Early Thursday, former Alaska governor Sarah Palin posted on her Facebook page: “Be energized. We’re going to shake things up in 2014. Rest well tonight, for soon we must focus on important House and Senate races. Let’s start with Kentucky — which happens to be awfully close to South Carolina, Tennessee, and Mississippi.”
That was a none-too-subtle encouragement of primary challenges to Senate Minority Leader Mitch McConnell (Ky.), as well as Sens. Lindsey O. Graham (S.C.), Lamar Alexander (Tenn.) and Thad Cochran (Miss.).
One complication is that, in many ways, the Republican Party is indebted to its tea party wing, whose passion led to GOP success in the 2010 midterm elections. But tea-party-fueled primary challenges have backfired in recent election cycles by knocking out Republican candidates who might have won a general election in favor of fringe figures who had no chance.
This time, the establishment has vowed not to let that happen. Crossroads GPS, an independent group co-founded by Gillespie and GOP strategist Karl Rove, has quietly focused more of its resources on what one official described as “thorough candidate vetting.”

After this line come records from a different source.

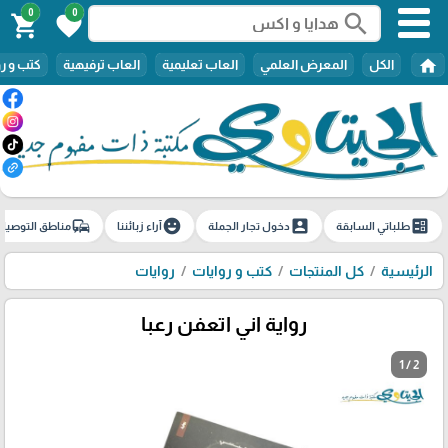
0
0
search
shopping_cart
favorite
home
الكل
المعرض العلمي
العاب تعليمية
العاب ترفيهية
كتب و ر
commute
emoji_emotions
account_box
ballot
طلباتي السابقة
دخول تجار الجملة
آراء زبائننا
مناطق التوصيل
الرئيسية
كل المنتجات
كتب و روايات
روايات
رواية اني اتعفن رعبا
1 / 2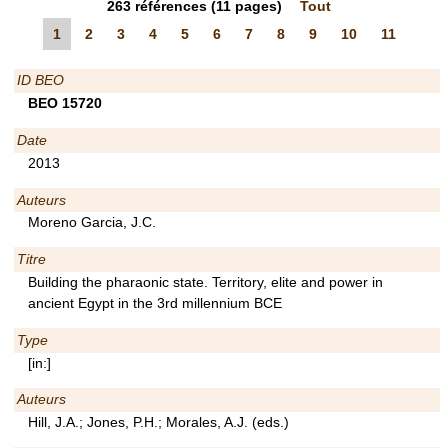
263
références
(11 pages)
Tout
1
2
3
4
5
6
7
8
9
10
11
ID BEO
BEO 15720
Date
2013
Auteurs
Moreno Garcia, J.C.
Titre
Building the pharaonic state. Territory, elite and power in
ancient Egypt in the 3rd millennium BCE
Type
[in:]
Auteurs
Hill, J.A.; Jones, P.H.; Morales, A.J. (eds.)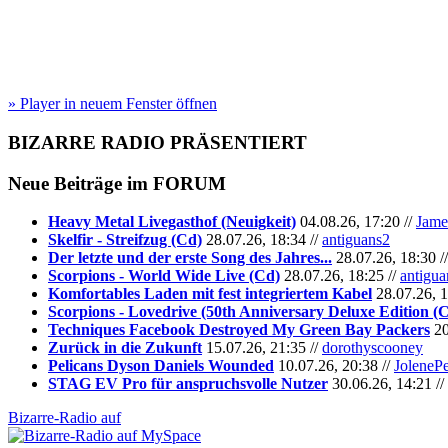
» Player in neuem Fenster öffnen
BIZARRE RADIO
PRÄSENTIERT
Neue Beiträge im
FORUM
Heavy Metal Livegasthof (Neuigkeit)
04.08.26, 17:20 //
Jame
Skelfir - Streifzug (Cd)
28.07.26, 18:34 //
antiguans2
Der letzte und der erste Song des Jahres...
28.07.26, 18:30 /
Scorpions - World Wide Live (Cd)
28.07.26, 18:25 //
antigua
Komfortables Laden mit fest integriertem Kabel
28.07.26, 1
Scorpions - Lovedrive (50th Anniversary Deluxe Edition (
Techniques Facebook Destroyed My Green Bay Packers
20
Zurück in die Zukunft
15.07.26, 21:35 //
dorothyscooney
Pelicans Dyson Daniels Wounded
10.07.26, 20:38 //
JoleneP
STAG EV Pro für anspruchsvolle Nutzer
30.06.26, 14:21 //
Bizarre-Radio auf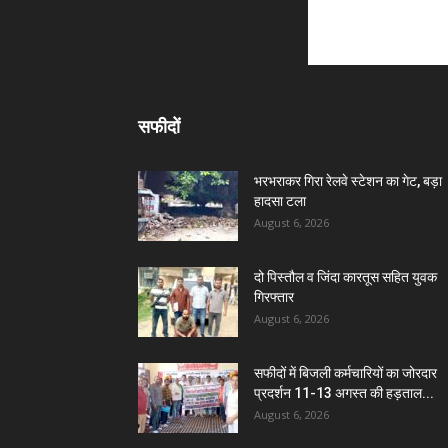
सफीदों
भरभराकर गिरा रेलवे स्टेशन का गेट, बड़ा
हादसा टला
August 6, 2026
दो पिस्तौल व जिंदा कारतूस सहित युवक
गिरफ्तार
August 6, 2026
सफीदों में बिजली कर्मचारियों का जोरदार
प्रदर्शन 11-13 अगस्त की हड़ताल...
August 6, 2026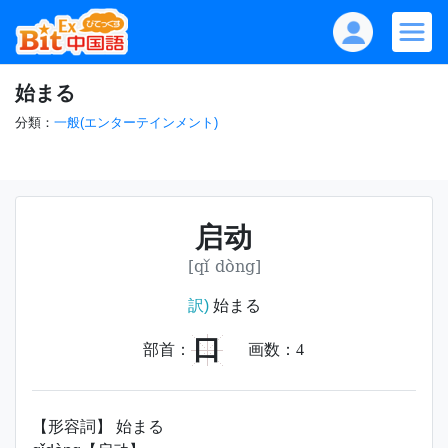
始まる
分類：
一般(エンターテインメント)
启动
[qǐ dòng]
訳)
始まる
口
部首：
画数：
4
【形容詞】 始まる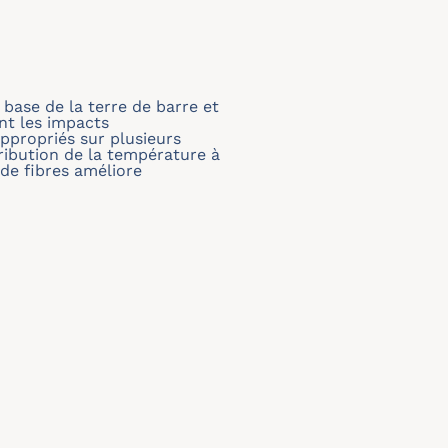
ase de la terre de barre et
nt les impacts
ppropriés sur plusieurs
ribution de la température à
 de fibres améliore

That’s another way of referring to opposition research about little-known potential candidates in Republican primaries that the group then shares with other organizations and donors. The idea is to get damaging information in circulation before it is too late to stop unviable contenders from becoming GOP nominees.
Some Republicans lament that it has been difficult to get business leaders and other influential establishment figures to weigh in during primary season “The problem is, these guys want someone else to do it,” said lobbyist Vin Weber, a former congressman from Minnesota. “They don’t want to get involved in primaries.”

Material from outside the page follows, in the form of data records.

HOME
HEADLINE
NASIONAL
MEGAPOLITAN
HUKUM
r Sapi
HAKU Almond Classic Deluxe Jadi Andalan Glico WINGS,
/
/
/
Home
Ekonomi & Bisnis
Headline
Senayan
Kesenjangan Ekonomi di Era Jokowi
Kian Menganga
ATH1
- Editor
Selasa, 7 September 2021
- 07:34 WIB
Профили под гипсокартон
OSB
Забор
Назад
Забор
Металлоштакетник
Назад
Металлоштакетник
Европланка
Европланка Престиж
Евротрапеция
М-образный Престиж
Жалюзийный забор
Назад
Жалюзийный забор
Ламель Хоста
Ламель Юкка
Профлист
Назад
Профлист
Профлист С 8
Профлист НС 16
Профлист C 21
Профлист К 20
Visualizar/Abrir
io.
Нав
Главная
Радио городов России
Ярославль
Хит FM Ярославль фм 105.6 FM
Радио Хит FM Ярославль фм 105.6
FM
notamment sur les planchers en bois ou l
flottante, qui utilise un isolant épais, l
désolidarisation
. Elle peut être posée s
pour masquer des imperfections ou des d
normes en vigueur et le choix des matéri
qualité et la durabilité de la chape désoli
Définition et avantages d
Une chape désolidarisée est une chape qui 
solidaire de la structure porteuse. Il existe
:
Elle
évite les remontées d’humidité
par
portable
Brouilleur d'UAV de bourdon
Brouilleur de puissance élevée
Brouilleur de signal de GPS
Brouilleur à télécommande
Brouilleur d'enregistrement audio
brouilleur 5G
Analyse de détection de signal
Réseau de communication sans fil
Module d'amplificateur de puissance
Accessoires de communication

For their part, the tea party forces on Capitol Hill and beyond insist that the political fallout from the shutdown will be temporary. “There’s been an overreaction to a bunch of this stuff,” said Dan Holler, communications director for Heritage Action for America, the lobbying arm of the Heritage Foundation.
He predicted that the negative attention being directed at the tea party movement and the GOP will fade as the reviews of the health-care law get worse. “Nobody is surprised that there is division in the Republican Party,” he said.
Holler said that, in the long run, the government shutdown will play well for the GOP as long as the party can articulate that the 16-day stoppage was an attempt to protect Americans from the adverse effects of the Affordable Care Act.
“Now, we’re capable of messing it up,” added Rep. Tom Cole (R-Okla.). “We need to make progress without threatening or without overplaying our hand. If we do that, normal politics resumes, and I think this year, normal politics probably favors us.”